Tuesday, 15 June 2010

World Cup Wines. Day Six. Chile vs Honduras


Chile built its winemaking reputation on two Bordeaux grape varieties: Sauvignon Blanc and Merlot. Super everyday drinking wines. But it turns out that all along Chilean winemakers were also making another wine called Carmenère. They just didn't know it.

Because it was only as recently as 1994 that visiting French botanist Jean-Michel Boursiquot recognised that much of what was hitherto thought to be plantings of Merlot was actually Carmenère. As much as 50% of it.

So what used to be thought of, and labelled as, Chilean Merlot, turned out to be something quite remarkable. Much of the celebrated red wine that was being made in Chile was really crafted from a grape that was previously thought to be virtually extinct. 

Because Carmenère is actually one of the ancient grapes of Bordeaux, assumed to have disappeared during the phylloxera epidemic between 1867 and 1892. 

So only since 1998, on the basis of the evidence provided by Monsieur Boursiquet and other ampelographers, has this crimson (carmin in French) grape, Carmenère, been officially recognised by Chile's wine regulators (see also The Wine Rules: 3: Chile does Bordeaux).
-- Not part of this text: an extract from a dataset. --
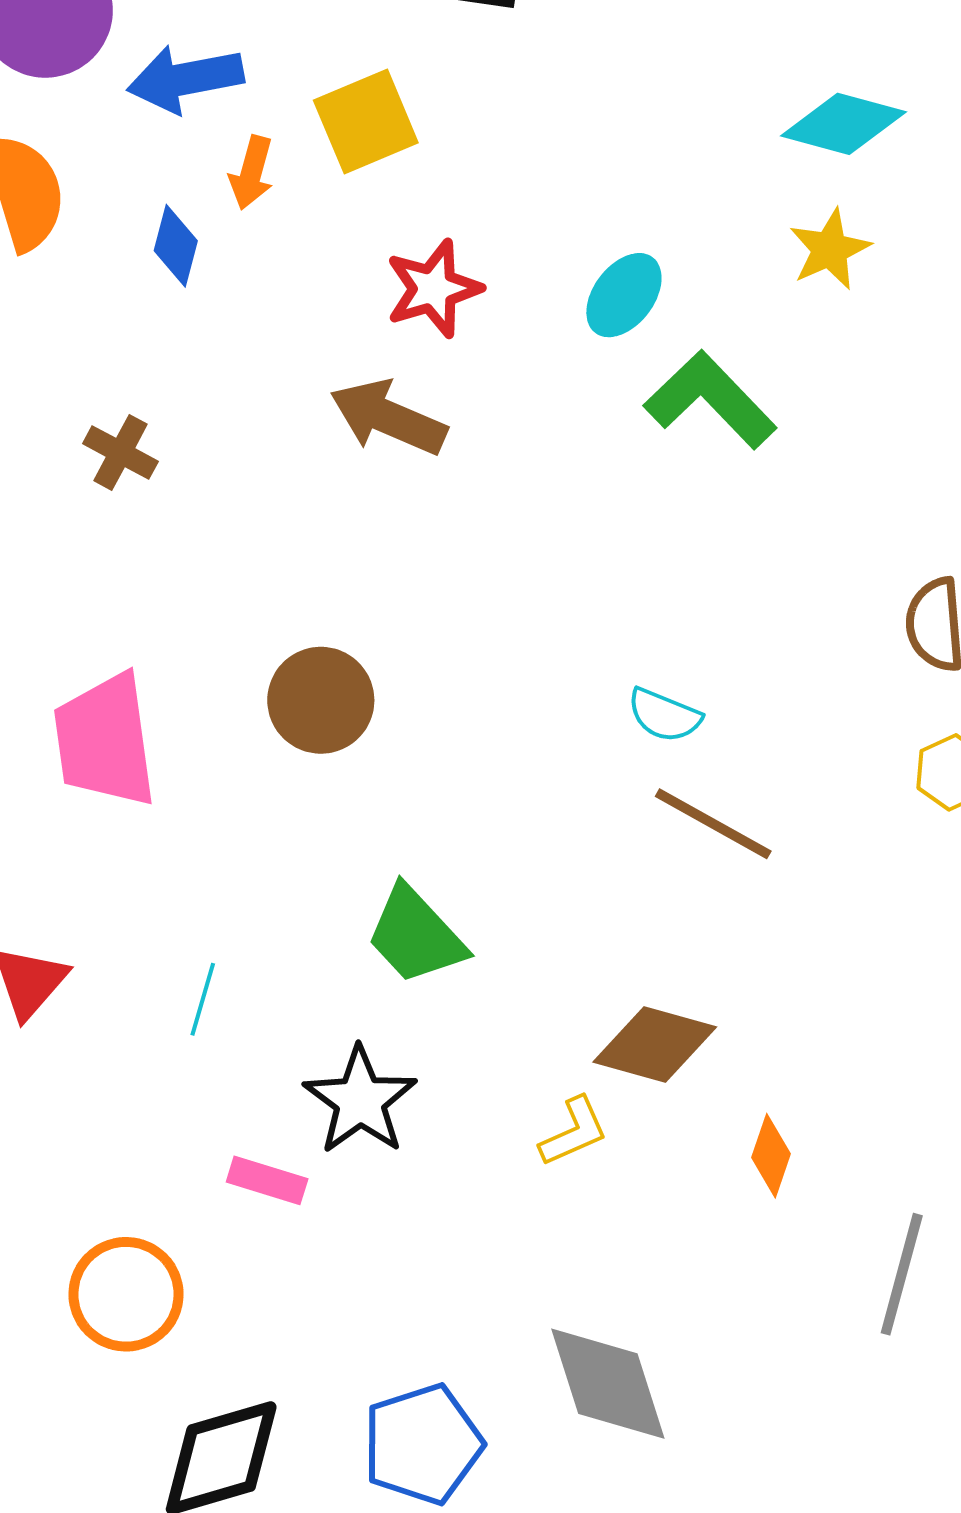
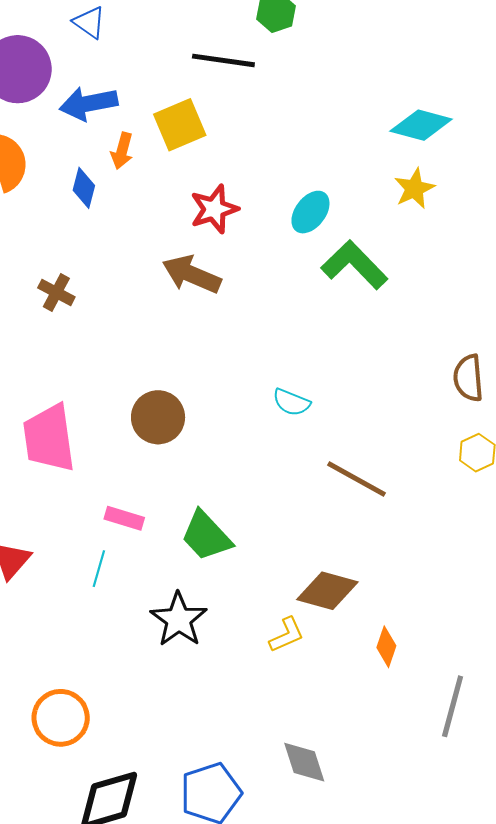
cyan semicircle: (664, 715) -> (291, 402), moved
pink rectangle: (267, 1180) -> (124, 518), moved
gray diamond: (608, 1384) -> (304, 762), size x0.7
For easy drinking with the football Casillero del Diablo Carmenère from Chile's biggest wine producer, indeed by some margin the largest winemaker in Latin America, Concha y Toro, is ideal. On the nose expect coffee, and cinnamon spice aromas, then raspberry and blackberry fruit on the palate and that lovely distinctive spicy finish. Delightful stuff.

At the other end of the scale, for a Fairtrade alternative, how about Los Robles Fairtrade Carmenère? It offers perfumed aromas, a rich and fullish body, and is plummy with damson fruit and spice and may be easier on your conscience and no harder on your wallet.

Wine is a puzzle in Honduras. Not only is the national drink really beer, with the clear sugar cane liquor Guaro a second choice alternative, but wine is very hard to find. And with very few native wine drinkers in the country it's also not well understood so is often stored in unsuitable conditions, especially in direct heat and sunlight. This can make buying any bottle something of a lottery. 

My wine recommendation for Honduras therefore is either Imperial or Port Royal Gold Reserve. The former is sweetish and malty with some corn flavour. The latter offers a caramel and fruit nose and is buttery on the palate. Both are best served very cold. Okay, I admit it, they're beers.

Honduras beat Chile last year. But there's already been a couple of cupsets. Hmmm.